Dataset entries:
---------------

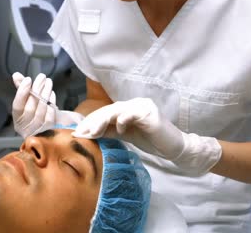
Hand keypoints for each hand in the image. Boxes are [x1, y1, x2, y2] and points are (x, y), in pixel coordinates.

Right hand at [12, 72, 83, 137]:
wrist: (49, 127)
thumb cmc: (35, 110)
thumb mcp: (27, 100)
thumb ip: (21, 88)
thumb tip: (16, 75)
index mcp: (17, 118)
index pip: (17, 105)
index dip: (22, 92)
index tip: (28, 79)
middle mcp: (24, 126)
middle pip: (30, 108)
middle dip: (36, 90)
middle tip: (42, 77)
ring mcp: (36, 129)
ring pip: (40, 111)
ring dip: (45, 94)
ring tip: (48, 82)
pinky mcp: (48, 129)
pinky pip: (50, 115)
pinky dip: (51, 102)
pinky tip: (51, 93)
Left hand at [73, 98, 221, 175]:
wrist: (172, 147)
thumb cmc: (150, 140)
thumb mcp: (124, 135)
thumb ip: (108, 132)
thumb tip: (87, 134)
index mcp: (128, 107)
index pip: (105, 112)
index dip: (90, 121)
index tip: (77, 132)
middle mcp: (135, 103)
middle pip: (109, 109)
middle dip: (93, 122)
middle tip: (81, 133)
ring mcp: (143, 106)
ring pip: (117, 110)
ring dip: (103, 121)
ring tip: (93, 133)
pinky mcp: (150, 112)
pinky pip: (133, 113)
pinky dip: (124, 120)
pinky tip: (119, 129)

---------------

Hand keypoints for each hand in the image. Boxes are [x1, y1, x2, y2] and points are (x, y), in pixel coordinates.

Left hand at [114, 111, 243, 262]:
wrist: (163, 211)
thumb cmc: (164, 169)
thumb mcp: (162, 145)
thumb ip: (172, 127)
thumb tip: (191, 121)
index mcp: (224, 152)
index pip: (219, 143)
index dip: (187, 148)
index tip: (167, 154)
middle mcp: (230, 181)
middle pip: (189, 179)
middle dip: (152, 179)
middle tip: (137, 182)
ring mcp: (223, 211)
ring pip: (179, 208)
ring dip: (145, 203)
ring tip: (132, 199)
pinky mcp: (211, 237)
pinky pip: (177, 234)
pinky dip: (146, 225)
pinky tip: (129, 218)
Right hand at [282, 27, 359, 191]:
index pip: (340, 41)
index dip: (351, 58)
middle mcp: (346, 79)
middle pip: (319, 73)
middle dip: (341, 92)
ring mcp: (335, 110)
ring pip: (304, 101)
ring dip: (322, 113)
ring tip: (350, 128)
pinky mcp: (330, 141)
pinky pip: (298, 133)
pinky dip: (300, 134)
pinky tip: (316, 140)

---------------

Directions for this task: All that is needed is the exact run of lines above from the line containing "ring tip: (132, 199)" through the line containing "pinky tip: (316, 140)", both of them included.

Response below:
ring tip: (132, 199)
pinky mcp: (211, 237)
pinky pip: (177, 234)
pinky dip: (146, 225)
pinky tip: (129, 218)
Right hand at [282, 27, 359, 191]:
index pip: (340, 41)
index dip: (351, 58)
middle mcp: (346, 79)
middle pip: (319, 73)
middle dip: (341, 92)
ring mcp: (335, 110)
ring pip: (304, 101)
ring dip: (322, 113)
ring tip: (350, 128)
pinky mcp: (330, 141)
pinky pip: (298, 133)
pinky dip: (300, 134)
pinky tip: (316, 140)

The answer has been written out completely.